The reviews primarily focused on the use of mobile apps and text messaging and the self-monitoring and management function of mHealth programs in patients with diabetes and obesity. All reviews examined changes in biomarkers, and some reviews assessed treatment adherence (n=7) and health behaviors (n=9). Although the effectiveness of mHealth interventions varied widely by study, all reviews concluded that mHealth was a feasible option and had the potential for improving patient health when compared with standard care, especially for glycemic control (-0.3% to -0.5% greater reduction in hemoglobin A) and weight reduction (-1.0 kg to -2.4 kg body weight). Overall, the existing 6 meta-analysis studies showed pooled favorable effects of these mHealth interventions (-0.79, 95% CI -1.17 to -0.42; I2=90.5).
mHealth interventions are promising, but there is limited evidence about their effectiveness in glycemic control and weight reduction. Future research to develop evidence-based mHealth strategies should use valid measures and rigorous study designs. To enhance the effectiveness of mHealth interventions, future studies are warranted for the optimal formats and the frequency of contacting patients, better tailoring of messages, and enhancing usability, which places a greater emphasis on maintaining effectiveness over time.
糖尿病和肥胖已成为流行疾病和代价高昂的慢性病。移动医疗(mHealth)干预对糖尿病和肥胖管理的影响很有前景;然而,研究表明 mHealth 干预的效果存在差异。
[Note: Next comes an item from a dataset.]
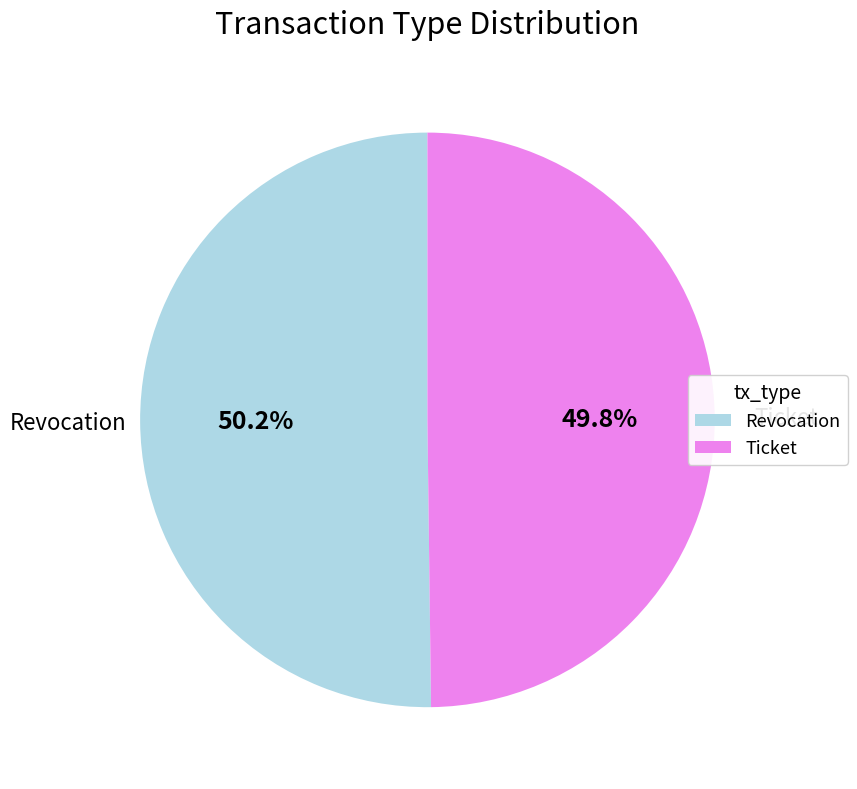

Is it true that Ticket is 42% of the pie?

False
本综述旨在根据综述和荟萃分析报告的证据评估 mHealth 干预措施在糖尿病和肥胖治疗和管理方面的有效性,并为未来的干预措施和研究提供建议。
我们系统地检索了 PubMed、IEEE Xplore 数字图书馆和 Cochrane 数据库,以获取 2005 年 1 月 1 日至 2019 年 10 月 1 日期间发表的系统评价。我们分析了符合纳入标准的 55604 项原始干预研究的 17 项综述。其中,有 6 项综述被纳入我们的荟萃分析。
这些综述主要集中在移动应用程序和短信的使用以及 mHealth 计划的自我监测和管理功能,这些功能在糖尿病和肥胖患者中得到了应用。所有综述都检查了生物标志物的变化,一些综述评估了治疗依从性(n=7)和健康行为(n=9)。尽管 mHealth 干预的效果因研究而异,但所有综述都得出结论,mHealth 是一种可行的选择,与标准护理相比,具有改善患者健康的潜力,特别是在血糖控制(糖化血红蛋白降低 0.3%至 0.5%)和体重减轻(体重减轻 1.0 至 2.4 公斤)方面。总体而言,现有的 6 项荟萃分析研究表明,这些 mHealth 干预措施具有有利的综合效果(-0.79,95%CI-1.17 至-0.42;I2=90.5)。
mHealth 干预措施很有前景,但关于其在血糖控制和体重减轻方面的有效性的证据有限。未来的研究应开发基于证据的 mHealth 策略,使用有效的措施和严格的研究设计。为了提高 mHealth 干预措施的效果,未来的研究需要关注最佳格式和与患者联系的频率、更好地调整信息以及提高可用性,这些都更加注重随着时间的推移保持效果。